Consultemos as estatísticas mais recentes da página da Gestão de Remunerações do site da Segurança Social (de Novembro de 2023) para confirmar: existem 132.938 pessoas com remunerações-base inferiores aos 600 euros mensais, 1.639.316 entre os 601 e os 800 euros e 997.940 entre os 801 e os mil euros – dados sempre referentes ao trabalho dependente.
Somando tudo, há cerca de 2,77 milhões de pessoas, um número próximo, mas ligeiramente abaixo, do mencionado por Paulo Raimundo.
Tendo em conta que a mesma página indica que haverá 4.177.476 pessoas singulares com remunerações declaradas, os 2,77 milhões correspondem a cerca de 66,3% da mão-de-obra, ou seja, mais de 50%, como afirmou o secretário-geral do PCP.
✔️“O Tribunal de Contas disse que entre 2008 e 2021 foram entregues à banca 30 mil milhões de euros” – Rui Rocha
Durante o debate com o secretário-geral do PCP, Paulo Raimundo, o presidente da Iniciativa Liberal (IL), Rui Rocha, afirmou que, segundo o Tribunal de Contas, tinham sido entregues ao sector bancário 30 mil milhões de euros entre 2008 e 2021.
Os números do Parecer sobre a conta geral do Estado, do Tribunal de Contas, confirmam-no: entre 2008 e 2021 a despesa com apoios públicos ao sector financeiro atingiu os 29.587 milhões de euros, um número próximo daquele que Rui Rocha mencionou no debate com Paulo Raimundo.
O dirigente da IL indicou ainda que o saldo final seria de 22 milhões de euros. Como as receitas obtidas com os apoios à banca totalizam 7538 milhões de euros, o “saldo desfavorável para o Estado” foi de 22.049 milhões de euros, confirmando o número mencionado por Rui Rocha.
• • • • • • •
- [LISTA DE TAREFAS]
a: No texto sobre o debate entre Paulo Raimundo e Rui Rocha, quanto atingiu a despesa com apoios públicos ao sector financeiro entre 2008 e 2021?
b: Prossiga o texto sobre o debate entre Paulo Raimundo e Rui Rocha a partir da última frase apresentada.

- [MATERIAL]
• • • • • • •
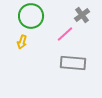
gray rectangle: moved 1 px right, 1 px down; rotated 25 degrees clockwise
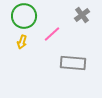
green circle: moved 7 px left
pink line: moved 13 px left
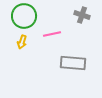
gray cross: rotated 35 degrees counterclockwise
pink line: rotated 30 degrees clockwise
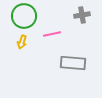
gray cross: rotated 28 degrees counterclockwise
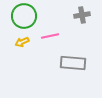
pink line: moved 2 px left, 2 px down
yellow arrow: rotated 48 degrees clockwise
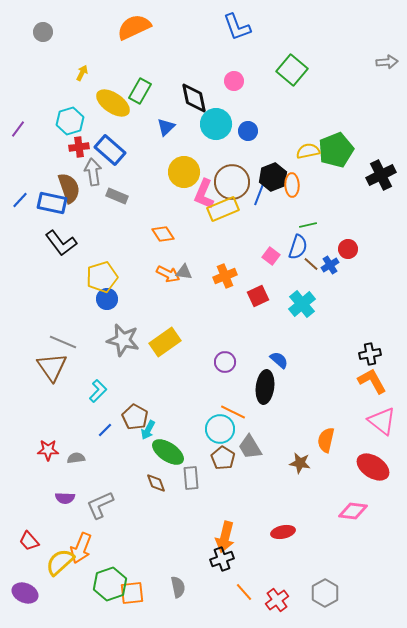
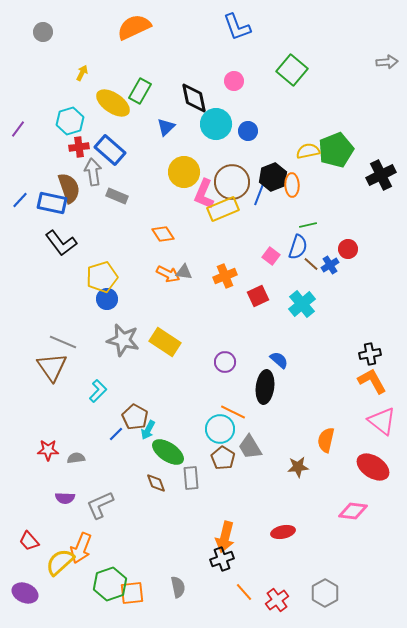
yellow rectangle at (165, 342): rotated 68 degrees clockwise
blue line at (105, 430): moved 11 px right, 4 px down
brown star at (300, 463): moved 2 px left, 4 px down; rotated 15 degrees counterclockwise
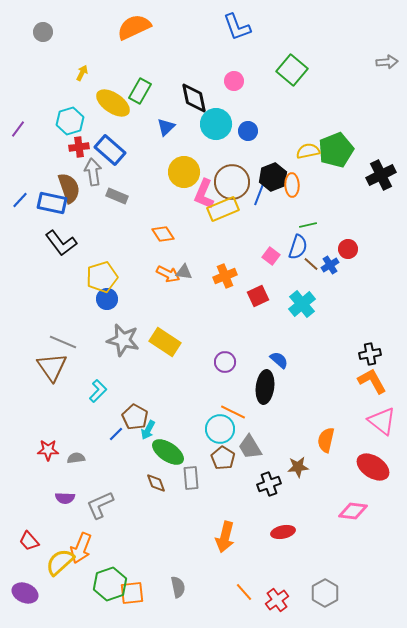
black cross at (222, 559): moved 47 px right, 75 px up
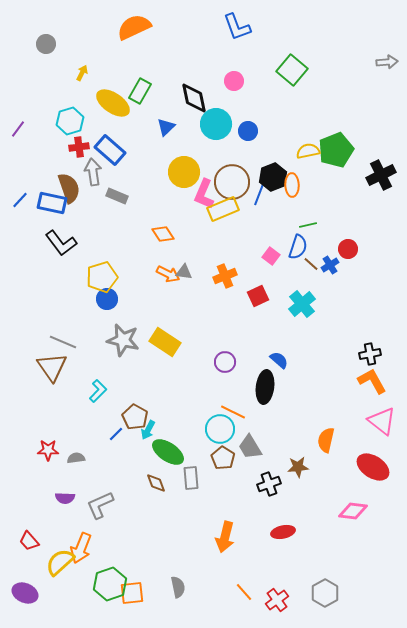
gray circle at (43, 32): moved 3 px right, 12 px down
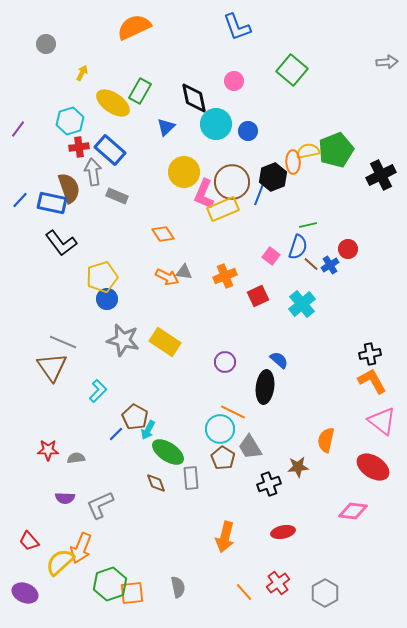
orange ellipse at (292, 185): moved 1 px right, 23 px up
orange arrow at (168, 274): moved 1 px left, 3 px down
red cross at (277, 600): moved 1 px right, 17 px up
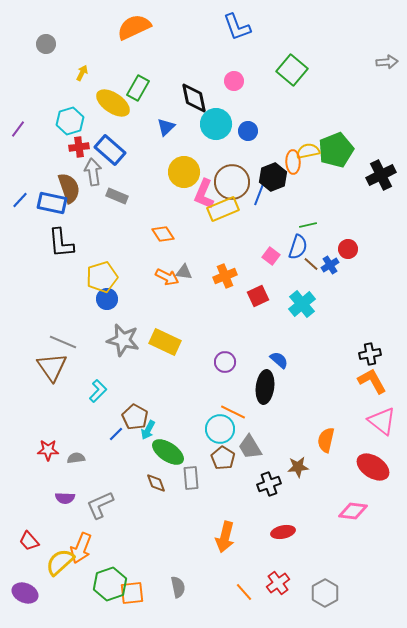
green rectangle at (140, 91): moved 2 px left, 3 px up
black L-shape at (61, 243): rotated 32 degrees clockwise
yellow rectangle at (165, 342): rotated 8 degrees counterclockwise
• • • • • • •
- [RESULTADOS DAS TAREFAS]
a: 29.587 milhões de euros.

b:
✔️“No final de 2021 foi aprovado um pacote anticorrupção por unanimidade com a excepção de André Ventura” - Pedro Nuno Santos
Durante o debate que o pôs frente a frente com André Ventura, o secretário-geral do PS apontou que, ainda que o Chega faça do combate à corrupção uma das suas principais bandeiras, o líder do partido não esteve presente na votação de um pacote anticorrupção que acabou aprovado por unanimidade no final de 2021 – porque “preferiu estar num encontro com líderes de extrema-direita”, acusou o socialista.
O pacote mencionado por Pedro Nuno Santos foi aprovado a 19 de Novembro de 2019 e incluía medidas como a inibição de exercício de cargo até dez anos para funcionários e políticos corruptos e a inclusão na lei do crime de recebimento ou oferta indevidos de vantagem.
Na votação final global, o pacote de medidas foi aprovado por unanimidade, com ausência do Chega, na altura representado pelo deputado único André Ventura.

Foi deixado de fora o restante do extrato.